Genetic effects of tissue-specific enhancers in schizophrenia and hypertrophic cardiomyopathy

Abstract

Most human conditions develop in genetically susceptible individuals from the interaction with environmental risk factors. These complex disorders result from the summation of effects from multiple genetic risk loci. Genome-wide association studies (GWASes) measure the association of single nucleotide polymorphisms (SNPs) with traits or conditions, and allow the creation of individualised polygenic risk scores. However, these explain only a small portion of a condition’s genetic heritability. Further, there is evidence that schizophrenia GWAS signals are enriched within genomic regulatory blocks, which are clusters of conserved non-coding elements that span key developmental loci and function as long-range enhancers activating transcription of target developmental genes. This suggests that enhancer-based annotations might be useful to refine polygenic signals for schizophrenia.

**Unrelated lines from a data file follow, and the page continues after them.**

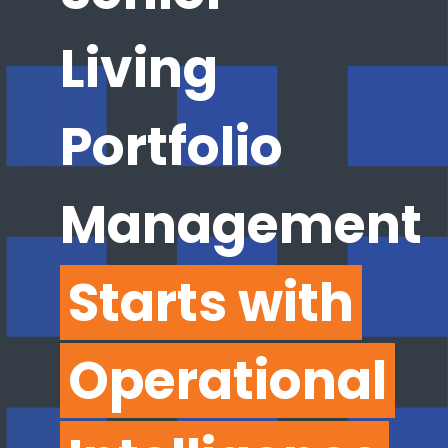
Living
Portfolio
Management
Starts with
Operational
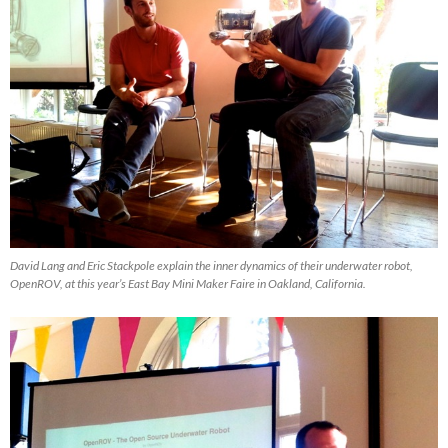
David Lang and Eric Stackpole explain the inner dynamics of their underwater robot,
OpenROV, at this year’s East Bay Mini Maker Faire in Oakland, California.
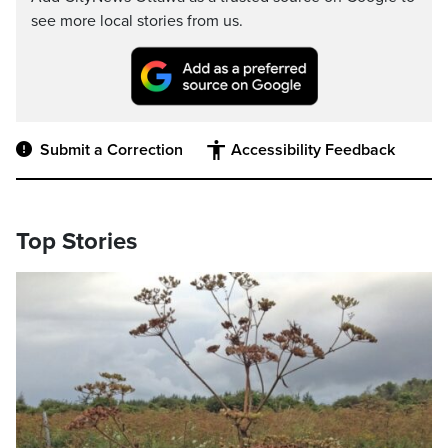
see more local stories from us.
Submit a Correction
Accessibility Feedback
Top Stories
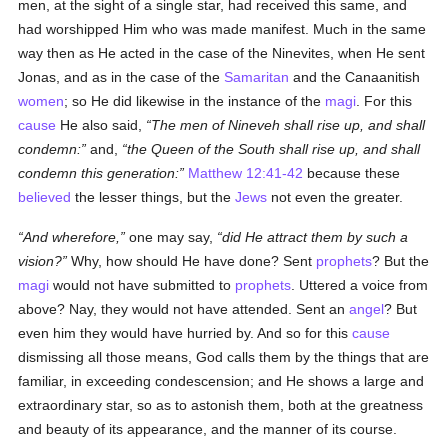
men, at the sight of a single star, had received this same, and
had worshipped Him who was made manifest. Much in the same
way then as He acted in the case of the Ninevites, when He sent
Jonas, and as in the case of the
Samaritan
and the Canaanitish
women
; so He did likewise in the instance of the
magi
. For this
cause
He also said,
The men of Nineveh shall rise up, and shall
condemn:
and,
the Queen of the South shall rise up, and shall
condemn this generation:
Matthew 12:41-42
because these
believed
the lesser things, but the
Jews
not even the greater.
And wherefore,
one may say,
did He attract them by such a
vision?
Why, how should He have done? Sent
prophets
? But the
magi
would not have submitted to
prophets
. Uttered a voice from
above? Nay, they would not have attended. Sent an
angel
? But
even him they would have hurried by. And so for this
cause
dismissing all those means, God calls them by the things that are
familiar, in exceeding condescension; and He shows a large and
extraordinary star, so as to astonish them, both at the greatness
and beauty of its appearance, and the manner of its course.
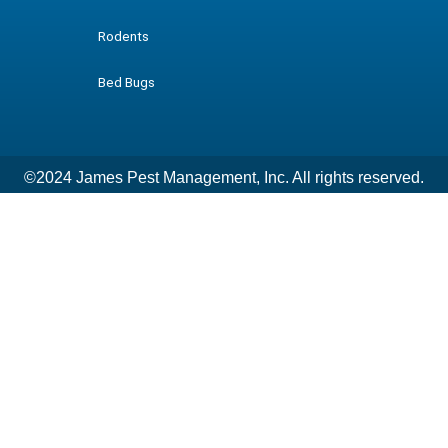
Rodents
Bed Bugs
©2024 James Pest Management, Inc. All rights reserved.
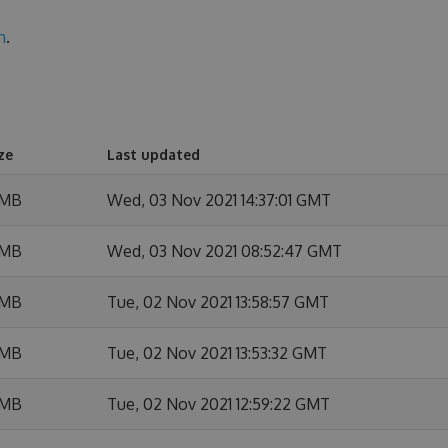
n
.
ze
Last updated
 MB
Wed, 03 Nov 2021 14:37:01 GMT
 MB
Wed, 03 Nov 2021 08:52:47 GMT
 MB
Tue, 02 Nov 2021 13:58:57 GMT
 MB
Tue, 02 Nov 2021 13:53:32 GMT
 MB
Tue, 02 Nov 2021 12:59:22 GMT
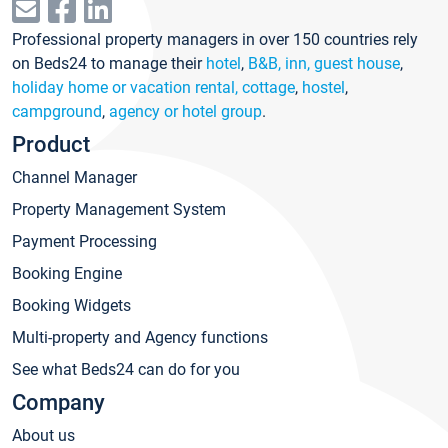
Professional property managers in over 150 countries rely
on Beds24 to manage their
hotel
,
B&B, inn, guest house
,
holiday home or vacation rental, cottage
,
hostel
,
campground
,
agency or hotel group
.
Product
Channel Manager
Property Management System
Payment Processing
Booking Engine
Booking Widgets
Multi-property and Agency functions
See what Beds24 can do for you
Company
About us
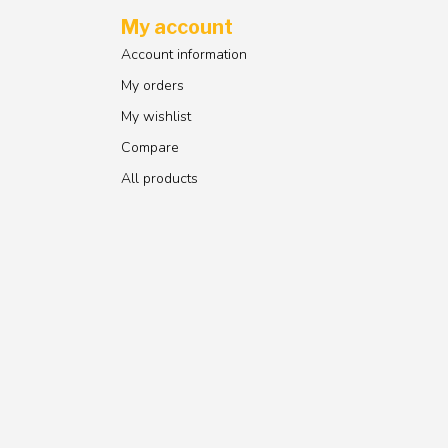
My account
Account information
My orders
My wishlist
Compare
All products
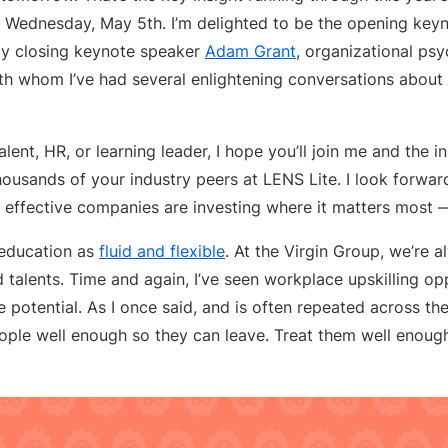
n Wednesday, May 5th. I’m delighted to be the opening key
 by closing keynote speaker
Adam Grant
, organizational ps
ith whom I’ve had several enlightening conversations about 
talent, HR, or learning leader, I hope you’ll join me and the 
housands of your industry peers at LENS Lite. I look forwa
 effective companies are investing where it matters most —
 education as
fluid and flexible
. At the Virgin Group, we’re 
d talents. Time and again, I’ve seen workplace upskilling opp
e potential. As I once said, and is often repeated across the
ople well enough so they can leave. Treat them well enoug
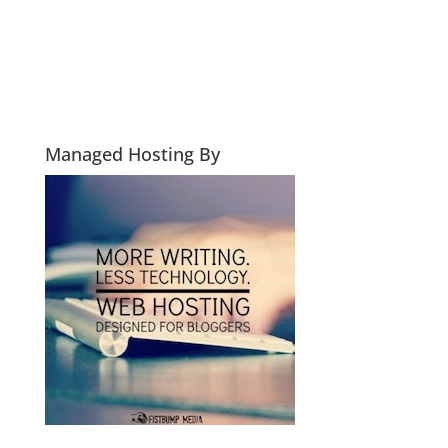
Managed Hosting By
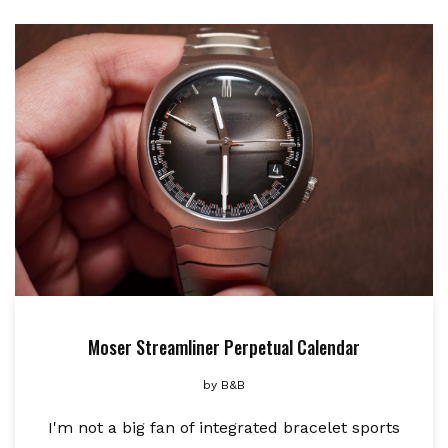
Moser Streamliner Perpetual Calendar
by
B&B
I'm not a big fan of integrated bracelet sports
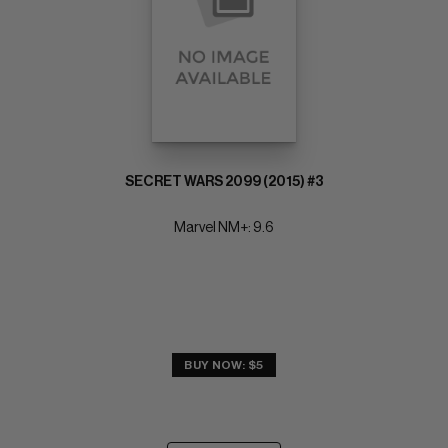
SECRET WARS 2099 (2015) #3
Marvel NM+: 9.6
BUY NOW: $5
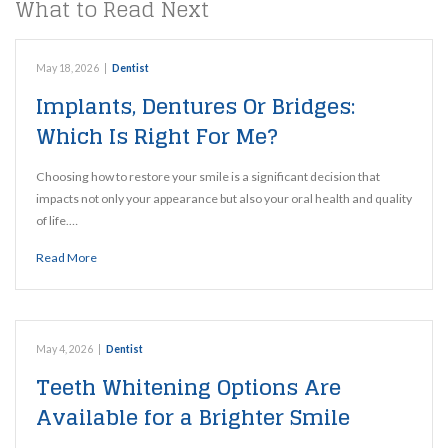
What to Read Next
May 18, 2026
|
Dentist
Implants, Dentures Or Bridges:
Which Is Right For Me?
Choosing how to restore your smile is a significant decision that
impacts not only your appearance but also your oral health and quality
of life.…
Read More
May 4, 2026
|
Dentist
Teeth Whitening Options Are
Available for a Brighter Smile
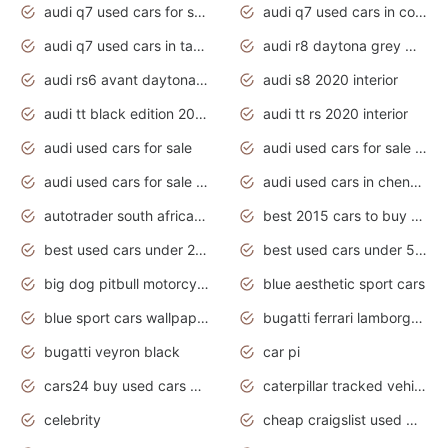
audi q7 used cars for sale
audi q7 used cars in coimbatore
audi q7 used cars in tamilnadu
audi r8 daytona grey matte
audi rs6 avant daytona grey matte
audi s8 2020 interior
audi tt black edition 2020 interior
audi tt rs 2020 interior
audi used cars for sale
audi used cars for sale by owner
audi used cars for sale in gauteng
audi used cars in chennai
autotrader south africa used cars
best 2015 cars to buy used
best used cars under 20000
best used cars under 5000
big dog pitbull motorcycles for sale
blue aesthetic sport cars
blue sport cars wallpaper
bugatti ferrari lamborghini sport cars
bugatti veyron black
car pi
cars24 buy used cars hyderabad
caterpillar tracked vehicle
celebrity
cheap craigslist used motorcycles for sale by owner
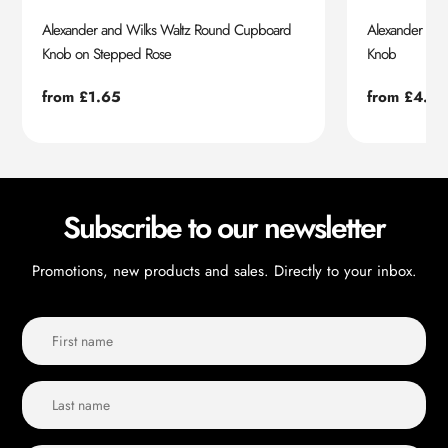
Alexander and Wilks Waltz Round Cupboard
Alexander an
Knob on Stepped Rose
Knob
Regular
from £1.65
Regular
from £4.55
price
price
Subscribe to our newsletter
Promotions, new products and sales. Directly to your inbox.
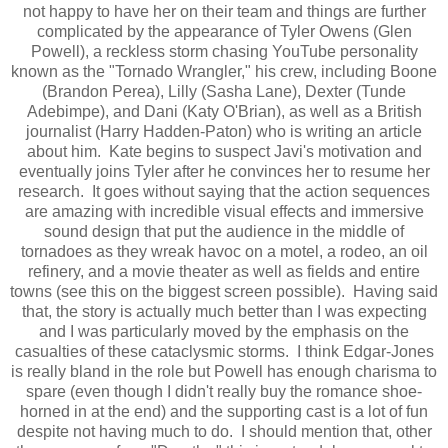
not happy to have her on their team and things are further
complicated by the appearance of Tyler Owens (Glen
Powell), a reckless storm chasing YouTube personality
known as the "Tornado Wrangler," his crew, including Boone
(Brandon Perea), Lilly (Sasha Lane), Dexter (Tunde
Adebimpe), and Dani (Katy O'Brian), as well as a British
journalist (Harry Hadden-Paton) who is writing an article
about him. Kate begins to suspect Javi's motivation and
eventually joins Tyler after he convinces her to resume her
research. It goes without saying that the action sequences
are amazing with incredible visual effects and immersive
sound design that put the audience in the middle of
tornadoes as they wreak havoc on a motel, a rodeo, an oil
refinery, and a movie theater as well as fields and entire
towns (see this on the biggest screen possible). Having said
that, the story is actually much better than I was expecting
and I was particularly moved by the emphasis on the
casualties of these cataclysmic storms. I think Edgar-Jones
is really bland in the role but Powell has enough charisma to
spare (even though I didn't really buy the romance shoe-
horned in at the end) and the supporting cast is a lot of fun
despite not having much to do. I should mention that, other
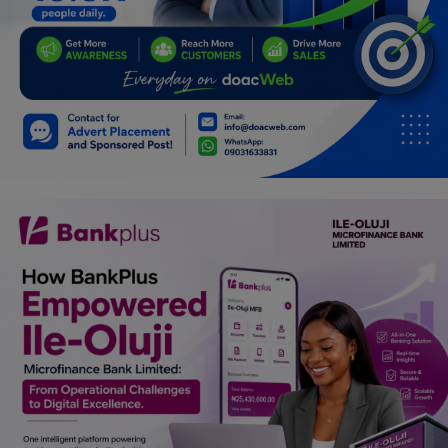
Programming, App Development,
Web Development
Health
Relationship
Lifestyle
Electronics
Spiritual Help, Spiritualism
Charities
Travel
Family
Job/Vacancies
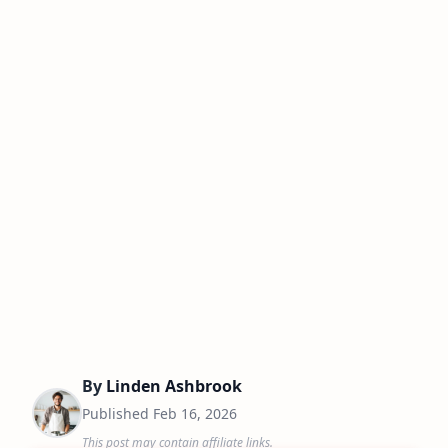
By
Linden Ashbrook
Published
Feb 16, 2026
This post may contain affiliate links.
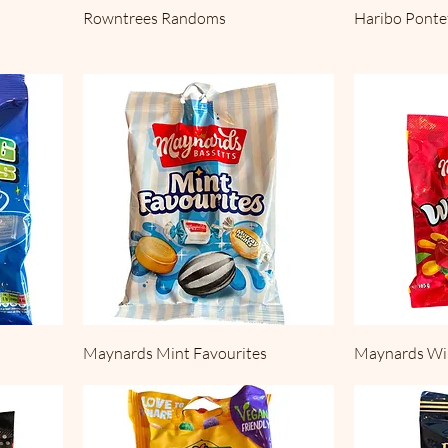
Rowntrees Randoms
Haribo Ponte
Maynards Mint Favourites
Maynards W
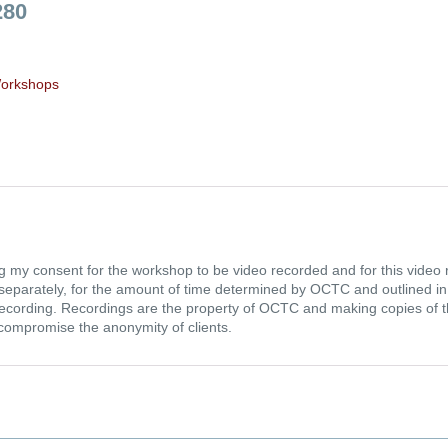
280
orkshops
g my consent for the workshop to be video recorded and for this video r
ld separately, for the amount of time determined by OCTC and outlined 
ecording. Recordings are the property of OCTC and making copies of the
 compromise the anonymity of clients.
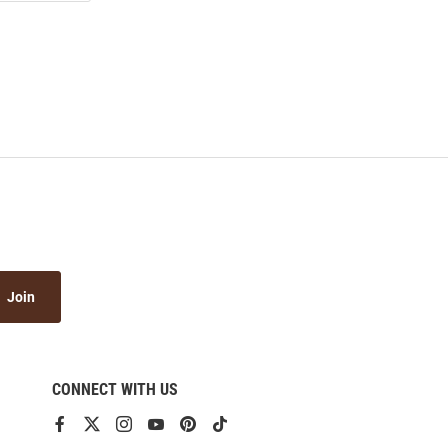
Join
CONNECT WITH US
View
View
View
View
View
View
our
our
our
our
our
our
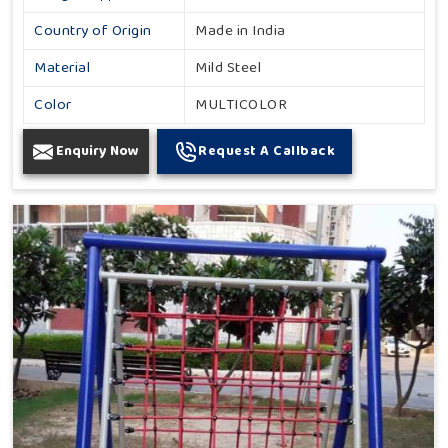
Country of Origin
Made in India
Material
Mild Steel
Color
MULTICOLOR
Enquiry Now
Request A Callback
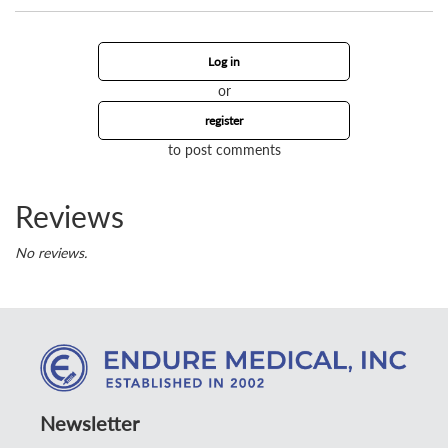
Log in
or
register
to post comments
Reviews
No reviews.
Newsletter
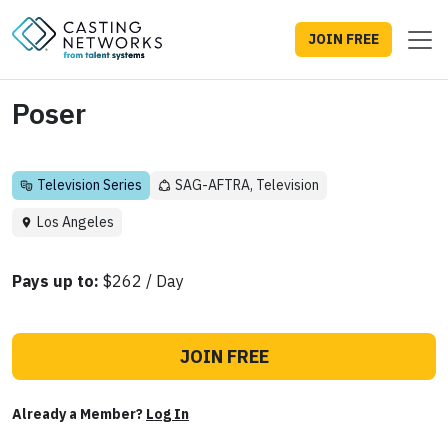
JOIN FREE
Poser
Television Series
SAG-AFTRA, Television
Los Angeles
Pays up to:
$262 / Day
JOIN FREE
Already a Member?
Log In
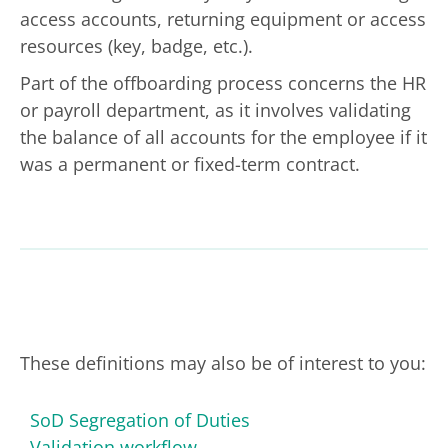
access accounts, returning equipment or access
resources (key, badge, etc.).
Part of the offboarding process concerns the HR
or payroll department, as it involves validating
the balance of all accounts for the employee if it
was a permanent or fixed-term contract.
These definitions may also be of interest to you:
SoD Segregation of Duties
Validation workflow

In this work, I aimed to increase the amount of variance explained by PRS for schizophrenia, and a comparison condition hypertrophic cardiomyopathy, using tissue-specific regulatory enhancer-promoter annotations. To do so, I developed neural- and cardiac-specific enhancer lists, which I tested for enrichment, respectively, in schizophrenia and hypertrophic cardiomyopathy (HCM) heritability. I found that neural-specific enhancers are highly enriched in schizophrenia heritability -- especially when overlapping genomic regulatory blocks. Then I created partitioned polygenic risk scores for enhancer-based and non-enhancer-based SNPs, where enhancer-based SNPs are prioritised. I further compared the amount of adjusted heritability for both conditions explained by original GWAS vs partitioned polygenic risk scores, and found up to a 6.5% increase in the Coefficient of Determination for schizophrenia, and similar amounts for HCM -- however, this was not statistically significant. The increasing trend was specific for brain-expressed enhancers in schizophrenia, while it was widespread for HCM. Finally, I considered whether neural-specific enhancer-based partitions might be better modelled in GWAS using nonadditive effects, however my results were inconclusive due to small sample sizes.